Thursday, December 31, 2009

Proper Base for the FBAR or "In Lieu of" FBAR penalty

Anonymous (a frequenter commenter on this blog) suggested that I blog the following comment:
If I correctly understand the 50% FBAR penalty in criminal cases, it is based upon 50% of the highest account value. But doesn't this overpenalize those who left money overseas relative to those who transferred it back into the U.S.? Look at this example...

For example, if someone has an overseas account with $1,000,000 and makes 10% every year, but takes out the 100,000 profit every year to sneak it back into the U.S., the account will never grow above $1,000,000 and after 10 years they will have snuck $100,000 each year into the U.S. They will pay an FBAR penalty of $500,000.

But, if someone has an overseas account with $1,000,000 and makes 10% every year (or $100,000), but leaves it over there, at the end of 10 years they will have $2,000,000. They will pay an FBAR penalty of $1,000,000.

The way they are calculating the penalty is penalizing the people who left their money overseas more than those who engaged in more egregious activity by bringing it back into the U.S.

The income tax is the same, but the FBAR penalties are wildly different. You get a 50% discount for worse behavior effectively.
Anonymous raises a good issue, so I encourage readers to weigh in on it.

My comments are:

1. The same phenomenon, although less exacerbated, applies to the settlement initiative that ended 10/15/2009. That penalty was 20% of the highest amount for the years 2003 forward.

2. I don't believe a 10 year time horizon has been included for calculating the penalties. The settlement initiative included only the years 2003 forward. I believe that some of the criminal cases may have included 2001 forward, but the inclusion of earlier years would not make any difference under the fact pattern Anonymous posits because the highest year in any event would have been in the years 2003 forward. (Actually, in the first alternative in the example, the $1,000,000 would have been the same in all years, but including pre-2003 years would not affect the penalty; even if a 10 year horizon was used, that same phenomenon would occur; so that a 10 year horizon would only be damaging to those whose highest year preceded 2003 which neither alternative in the example assumes.)

3. As I recall (and I am fuzzy on this), the IRS implemented the penalty in the settlement initiative in a way that would include in the penalty base cash movements of funds from the offshore account to some other offshore investments (e.g., real estate or diamonds or gold held in some medium other than a financial account). Thus, for example, in Anonymous' example above, if instead of bringing the annual $100,000 income back into the United States, the taxpayer had invested the annual $100,000 in offshore real estatewith no U.S. reporting requirements, I understand that the IRS was prepared to assert that the entire $2,000,000 amount ($1,000,000 base amount plus 10 transfers of $100,000 each) is included in the base. (This does not consider any "earnings" on the funds moved out of the offshore account.) I have not had any clients with this pattern, so I cannot speak definitively to what the IRS did.
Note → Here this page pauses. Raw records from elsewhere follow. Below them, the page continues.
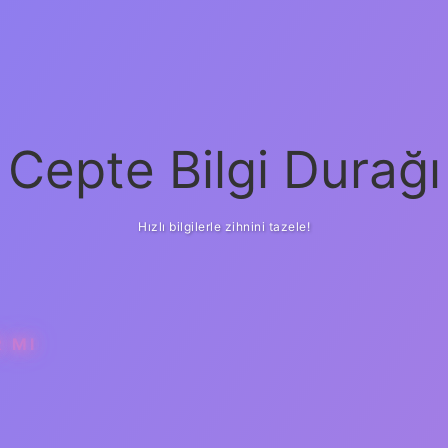
Cepte Bilgi Durağı
Hızlı bilgilerle zihnini tazele!
R MI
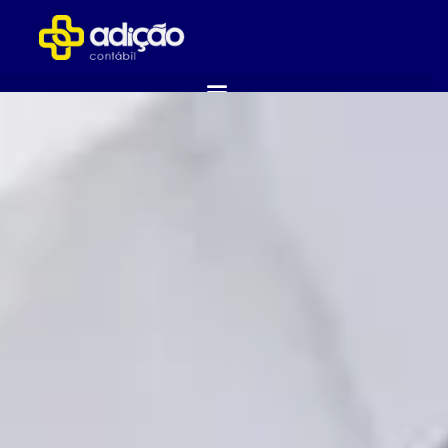
ABRA SUA EMPRESA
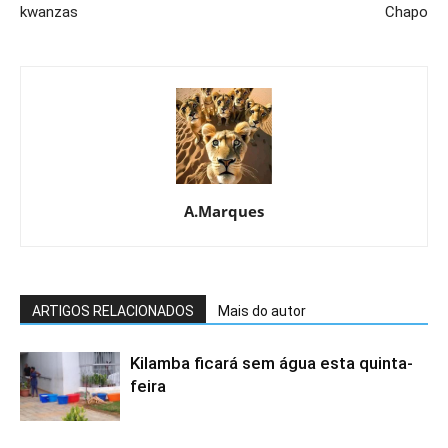
kwanzas
Chapo
A.Marques
ARTIGOS RELACIONADOS
Mais do autor
Kilamba ficará sem água esta quinta-
feira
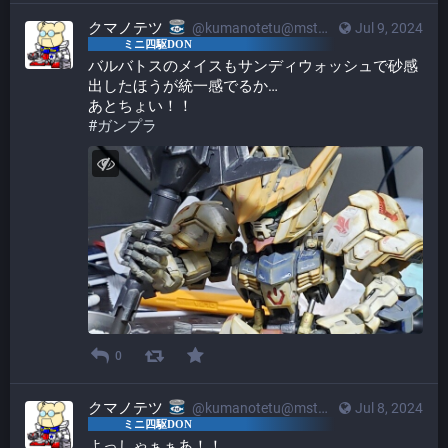
クマノテツ
@kumanotetu@mstdn.mini4wd-engineer.com
Jul 9, 2024
バルバトスのメイスもサンディウォッシュで砂感
出したほうが統一感でるか…
あとちょい！！
#
ガンプラ
0
クマノテツ
@kumanotetu@mstdn.mini4wd-engineer.com
Jul 8, 2024
よっしゃぁぁあ！！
4. If the assumption of #3 is correct, then the question posited by Anonymous is what is the difference, if any, between the U.S. person who puts the money to some use offshore and the U.S. person who brings the money to the U.S. and uses it here. In terms of the policies behind the FBAR (which is to spot offshore movements and investments for the various purposes inspiring the FBAR requirement), then I think an argument can be made that they are different circumstances and perhaps should have a different result. After all, under any of the various considerations giving the IRS particular angst about foreign accounts and Congress angst in inspiring the need for the FBAR, money onshore is just different than money offshore. It is true that, each separate act of bringing the money back to the U.S. might be a separate criminal offense of some sort (money laundering, CTR violation, tax obstruction, etc.), but still once it is back onshore it is at least not offshore. (That is hardly a startling observation, but I hope the reader gets my point.)

5. On the other hand, if the assumption in #3 is not correct, then it is only the presence of the funds in an offshore account subject to the FBAR reporting requirement that is the concern and, logically, there is no difference between the use of the offshore and onshore use of the funds outside the offshore account and the same result should obtain -- the proper base for any penalty is only the amount in the offshore account.

1 comment:

  1. The Cittadini case is an example what you're talking about above. According to the press, he had an inheritance from overseas and left it overseas, yet he was charged with the exact same violations as Rubinstein, Moran, etc and had to pay the exact same FBAR penalty, even though Moran, Rubinestein, etc. engaged in various transfers in and out of the country.

    Based on the example outlined above, the logical conclusion would seem to be that the FBAR penalty for those who left money overseas should be 25%, so that the dollar FBAR penalty would be the same as for those who transferred money back into the U.S. (ie $2,000,000 * 25% = $500,000). So, Cittadini is really paying double the penalty of the other guys and isn't facing anylesser criminal charges.